> Materials provided:
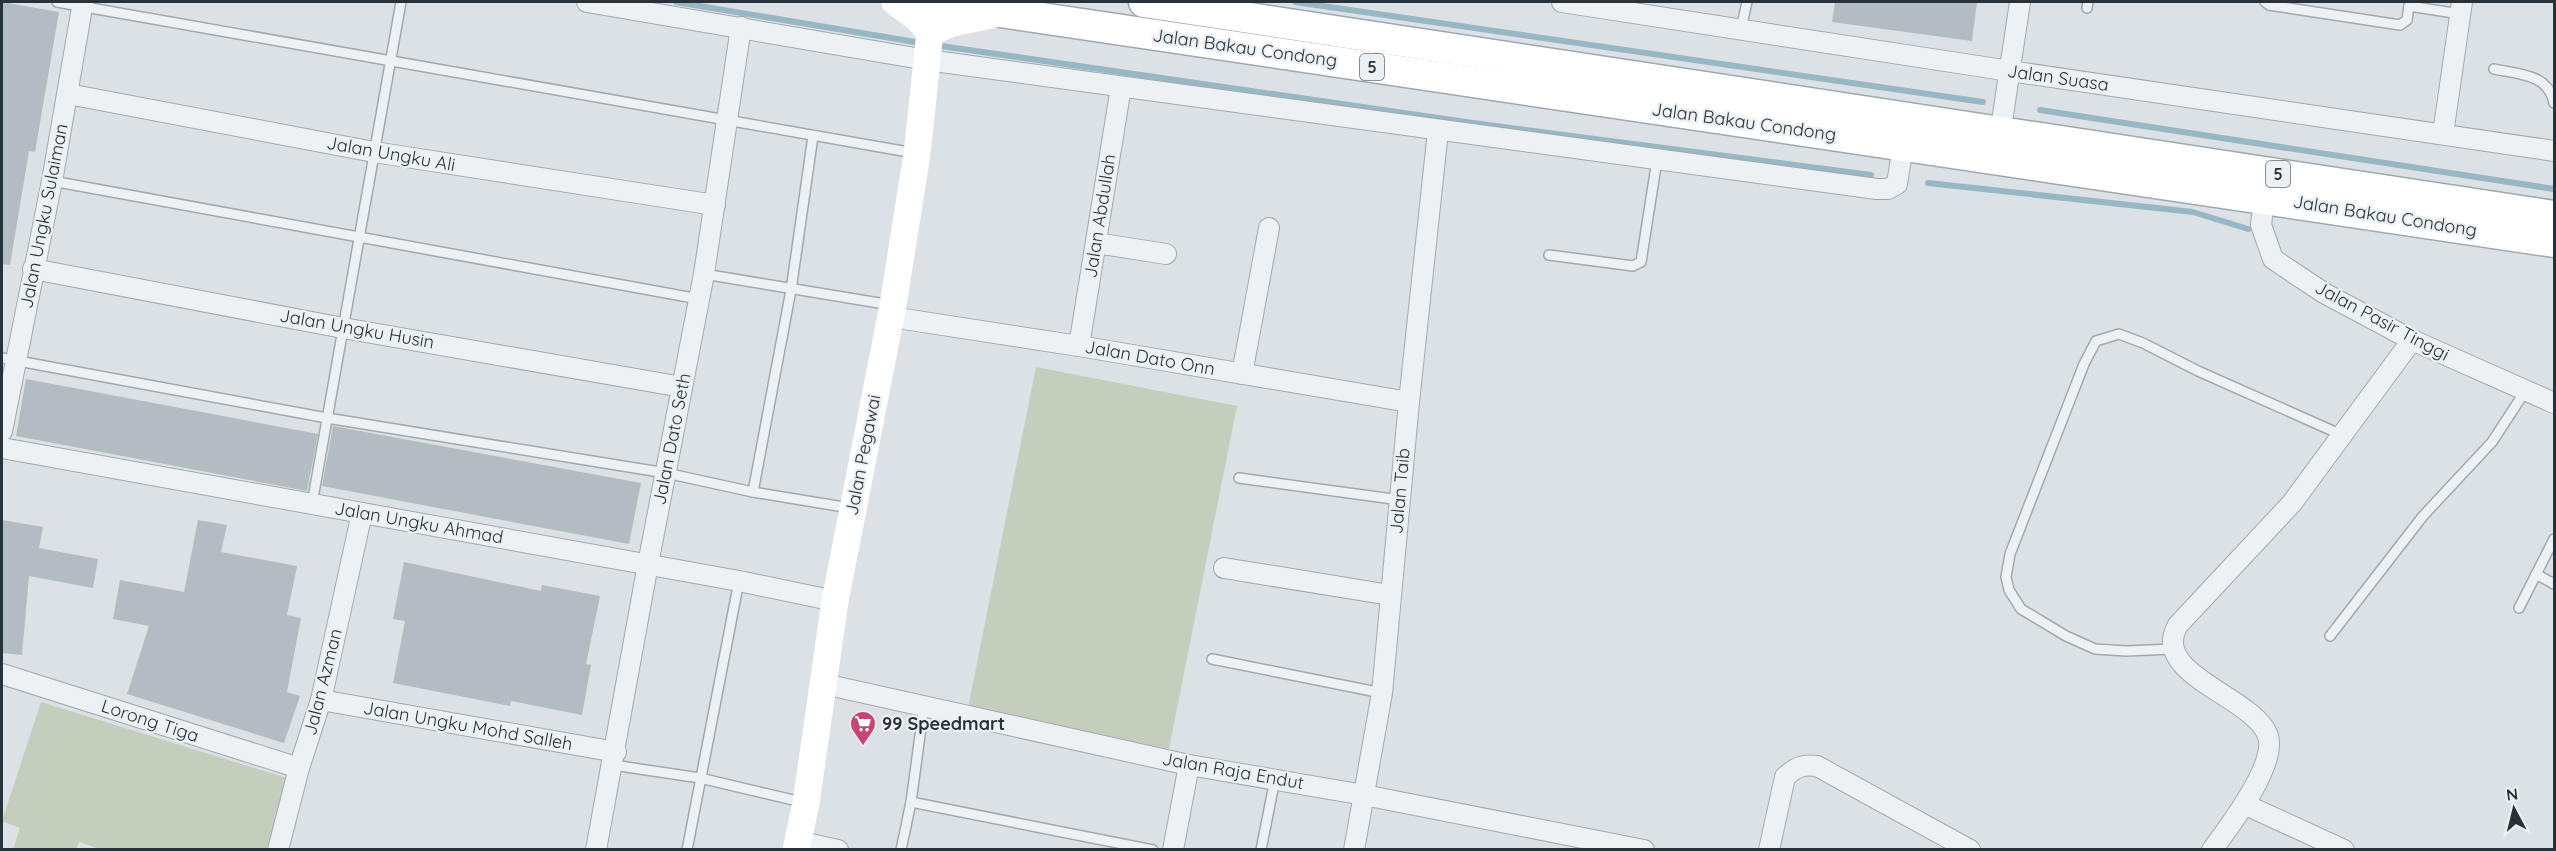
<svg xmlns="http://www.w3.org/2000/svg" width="2556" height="851" viewBox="0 0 2556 851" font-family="Quicksand,sans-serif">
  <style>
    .green { fill: #c5cebd }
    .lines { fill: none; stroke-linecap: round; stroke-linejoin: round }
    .stream { stroke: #98b7c4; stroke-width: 6 }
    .building { fill: #b3bcc1 }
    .lane-casing { stroke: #a2a9ae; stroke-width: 12 }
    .street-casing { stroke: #a2a9ae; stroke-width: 22 }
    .primary-casing { stroke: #9ca8b0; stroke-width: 33 }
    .lane { stroke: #eef1f4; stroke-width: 9 }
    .street { stroke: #eef1f4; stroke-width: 20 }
    .secondary { stroke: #fff; stroke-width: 27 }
    .primary { stroke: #fff; stroke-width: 30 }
    .labels { text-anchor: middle; stroke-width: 4.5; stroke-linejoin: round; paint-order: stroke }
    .shield { fill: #ebf0f3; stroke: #626b72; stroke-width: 1.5 }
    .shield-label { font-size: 16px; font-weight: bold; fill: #27323a }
    .street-label { font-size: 18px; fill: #27323a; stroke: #ebf0f3 }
    .poi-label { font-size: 18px; font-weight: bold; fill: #27323a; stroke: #ebf0f3; text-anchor: start }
  </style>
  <rect width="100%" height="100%" fill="#dce1e5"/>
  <g class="green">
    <path d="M 1036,367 L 1237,406 L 1169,749 L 968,708 Z"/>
    <path d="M 41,702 L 290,779 L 267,849 L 103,850 L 79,842 L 76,849 L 13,849 L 20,828 L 2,821 Z"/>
  </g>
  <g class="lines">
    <g class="stream">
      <path d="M 676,2 L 921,43"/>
      <path d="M 1295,2 L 1983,102"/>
      <path d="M 934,45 L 1473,123 L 1871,175"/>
      <path d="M 2040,110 L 2554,189"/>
      <path d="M 1928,183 L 2193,212 L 2248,229"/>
    </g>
  </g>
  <g class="building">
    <path d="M 2,2 L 59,12 L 35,152 L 29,151 L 10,265 L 2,264 Z"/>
    <path d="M 1835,2 L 1977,2 L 1972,41 L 1832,22 Z"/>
    <path d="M 26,379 L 318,434 L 307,491 L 16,436 Z"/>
    <path d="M 333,426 L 641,483 L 629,544 L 322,486 Z"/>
    <path d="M 2,520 L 43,527 L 39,548 L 98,559 L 93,588 L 29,576 L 22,655 L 2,653 Z"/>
    <path d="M 198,520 L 227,525 L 221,552 L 297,566 L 287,615 L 301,618 L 287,692 L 300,696 L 284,743 L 127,694 L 149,626 L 113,619 L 120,580 L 184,592 Z"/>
    <path d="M 404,562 L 541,591 L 542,585 L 600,596 L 586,664 L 591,665 L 582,715 L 511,701 L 510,706 L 393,683 L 405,621 L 393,619 Z"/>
  </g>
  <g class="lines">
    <defs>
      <g id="lane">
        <path d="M 57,2 L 914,153"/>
        <path d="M 2265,2 L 2269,5 L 2400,25 L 2407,20 L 2409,6"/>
        <path d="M 2410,2 L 2409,6 L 2460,14"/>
        <path d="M 2087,8 L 2088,2"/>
        <path d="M 1741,29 L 1747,2"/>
        <path d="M 2494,69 C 2518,74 2549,74 2554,103"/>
        <path d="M 52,181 L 699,299"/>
        <path d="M 1549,255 L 1633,266 L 1641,262 L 1657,160"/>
        <path d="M 704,274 L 891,305"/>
        <path d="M 2,358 L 327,418 L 666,473 L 753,492 L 850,508"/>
        <path d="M 1239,478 L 1400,500"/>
        <path d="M 753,492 L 791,290 L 813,136"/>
        <path d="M 312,504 L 401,2"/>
        <path d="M 2536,574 L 2554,584"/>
        <path d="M 2519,608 L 2554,539"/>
        <path d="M 2330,636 L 2423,516 L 2492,442 L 2526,390"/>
        <path d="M 2173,649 L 2126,651 L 2095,649 L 2066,636 L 2021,609 L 2009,590 L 2006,577 L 2010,554 L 2084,364 L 2096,341 L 2119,334 L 2143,343 L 2198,371 L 2342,435"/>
        <path d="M 1212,659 L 1382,693"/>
        <path d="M 613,765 L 700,778 L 802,802"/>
        <path d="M 911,802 L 1153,850"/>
        <path d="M 687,850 L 739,581"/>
        <path d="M 901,850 L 911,802 L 924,706"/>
        <path d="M 1261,850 L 1275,779"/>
      </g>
      <g id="street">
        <path d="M 587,2 L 927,60 L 1877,189 L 1888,189 L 1897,184 L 1903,146"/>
        <path d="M 1562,2 L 2010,71 L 2554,151"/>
        <path d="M 68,94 L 374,152 L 715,205"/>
        <path d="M 2443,134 L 2462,2"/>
        <path d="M 1999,141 L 2020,2"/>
        <path d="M 2271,199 L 2263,208 L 2261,225 L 2273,259 L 2324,293 L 2412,340 L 2554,403"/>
        <path d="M 1096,243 L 1166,254"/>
        <path d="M 33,269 L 343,328 L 682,387"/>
        <path d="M 891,317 L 1079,346 L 1409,402"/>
        <path d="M 1079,346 L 1121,87"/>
        <path d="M 1242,374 L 1269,228"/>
        <path d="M 2,431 L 52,181 L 83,2"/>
        <path d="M 2,448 L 739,581 L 835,601"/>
        <path d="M 1224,568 L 1390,595"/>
        <path d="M 2,674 L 299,768"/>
        <path d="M 824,684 L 1189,765 L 1364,795 L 1644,850"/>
        <path d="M 321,700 L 616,752"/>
        <path d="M 2246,805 L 2344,850"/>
        <path d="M 797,841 L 838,850"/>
        <path d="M 278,850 L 299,768 L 321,700 L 362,513"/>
        <path d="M 596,850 L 648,564 L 704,274 L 741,27"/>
        <path d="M 1173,850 L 1189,765"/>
        <path d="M 1354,850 L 1382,693 L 1409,402 L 1438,131"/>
        <path d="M 1769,850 L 1785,777 C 1796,767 1803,764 1817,766 L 1970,850"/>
        <path d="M 2212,850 C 2229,827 2277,765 2268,736 C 2254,696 2149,675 2178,625 L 2292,503 L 2412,340"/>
      </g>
      <g id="primary">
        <path d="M 933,2 L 2554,242"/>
        <path d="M 1144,2 L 2554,216"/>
      </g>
    </defs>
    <use href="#lane" class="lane-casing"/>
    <use href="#street" class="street-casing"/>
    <use href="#primary" class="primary-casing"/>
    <use href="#lane" class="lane"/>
    <use href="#street" class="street"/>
    <g class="secondary">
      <path d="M 895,2 L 916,17 L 930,32"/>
      <path d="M 930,32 L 953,23 L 995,14"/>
      <path d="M 796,850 L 806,803 L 835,601 L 893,305 L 917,154 L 930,32"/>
    </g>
    <use href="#primary" class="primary"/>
  </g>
  <defs>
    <symbol id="supermarket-pin" viewBox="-11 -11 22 30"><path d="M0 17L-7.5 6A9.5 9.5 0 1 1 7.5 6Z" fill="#c54675" stroke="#ebf0f3"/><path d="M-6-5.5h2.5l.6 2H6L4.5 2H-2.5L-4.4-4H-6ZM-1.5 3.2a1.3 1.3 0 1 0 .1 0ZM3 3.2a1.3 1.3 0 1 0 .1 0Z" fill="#fff"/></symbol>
  </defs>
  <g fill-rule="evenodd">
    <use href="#supermarket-pin" x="848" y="709" width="30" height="40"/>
  </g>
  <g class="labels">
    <g class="shield">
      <rect x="1360" y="54" width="24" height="26" rx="4.5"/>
      <rect x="2266" y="161" width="24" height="26" rx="4.5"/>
    </g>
    <g class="shield-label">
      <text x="1372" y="73">5</text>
      <text x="2278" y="180">5</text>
    </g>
    <g class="street-label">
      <text transform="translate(1245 48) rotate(8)" y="6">Jalan Bakau Condong</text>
      <text transform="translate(2058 78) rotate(8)" y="6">Jalan Suasa</text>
      <text transform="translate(1744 122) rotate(8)" y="6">Jalan Bakau Condong</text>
      <text transform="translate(391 154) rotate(10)" y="6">Jalan Ungku Ali</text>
      <text transform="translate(44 216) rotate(-79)" y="6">Jalan Ungku Sulaiman</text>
      <text transform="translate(1100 216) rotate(-81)" y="6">Jalan Abdullah</text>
      <text transform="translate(2385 216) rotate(9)" y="6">Jalan Bakau Condong</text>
      <text transform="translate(2382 321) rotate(28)" y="6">Jalan Pasir Tinggi</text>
      <text transform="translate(357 329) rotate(10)" y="6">Jalan Ungku Husin</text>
      <text transform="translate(1150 358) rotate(10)" y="6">Jalan Dato Onn</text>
      <text transform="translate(672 439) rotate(-79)" y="6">Jalan Dato Seth</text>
      <text transform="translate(863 455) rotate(-79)" y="6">Jalan Pegawai</text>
      <text transform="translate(1400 491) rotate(-85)" y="6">Jalan Taib</text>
      <text transform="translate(419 523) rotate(10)" y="6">Jalan Ungku Ahmad</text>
      <text transform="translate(323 682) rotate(-76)" y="6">Jalan Azman</text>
      <text transform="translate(150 721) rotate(18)" y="6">Lorong Tiga</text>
      <text transform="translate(468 726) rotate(10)" y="6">Jalan Ungku Mohd Salleh</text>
      <text transform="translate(1233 771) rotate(10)" y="6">Jalan Raja Endut</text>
    </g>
    <g class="poi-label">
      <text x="882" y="730">99 Speedmart</text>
    </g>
  </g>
  <rect width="2556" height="851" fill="none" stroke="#27323a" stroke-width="6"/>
  <g transform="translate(2514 809) rotate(353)" stroke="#ebf0f3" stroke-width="4.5" paint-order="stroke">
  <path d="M0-4.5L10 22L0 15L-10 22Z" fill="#27323a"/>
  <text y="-9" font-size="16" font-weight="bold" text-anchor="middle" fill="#27323a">N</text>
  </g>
</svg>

> Description of the task: Using the records above, report how many lines include "casing", with no words around the number.

> Solution: 6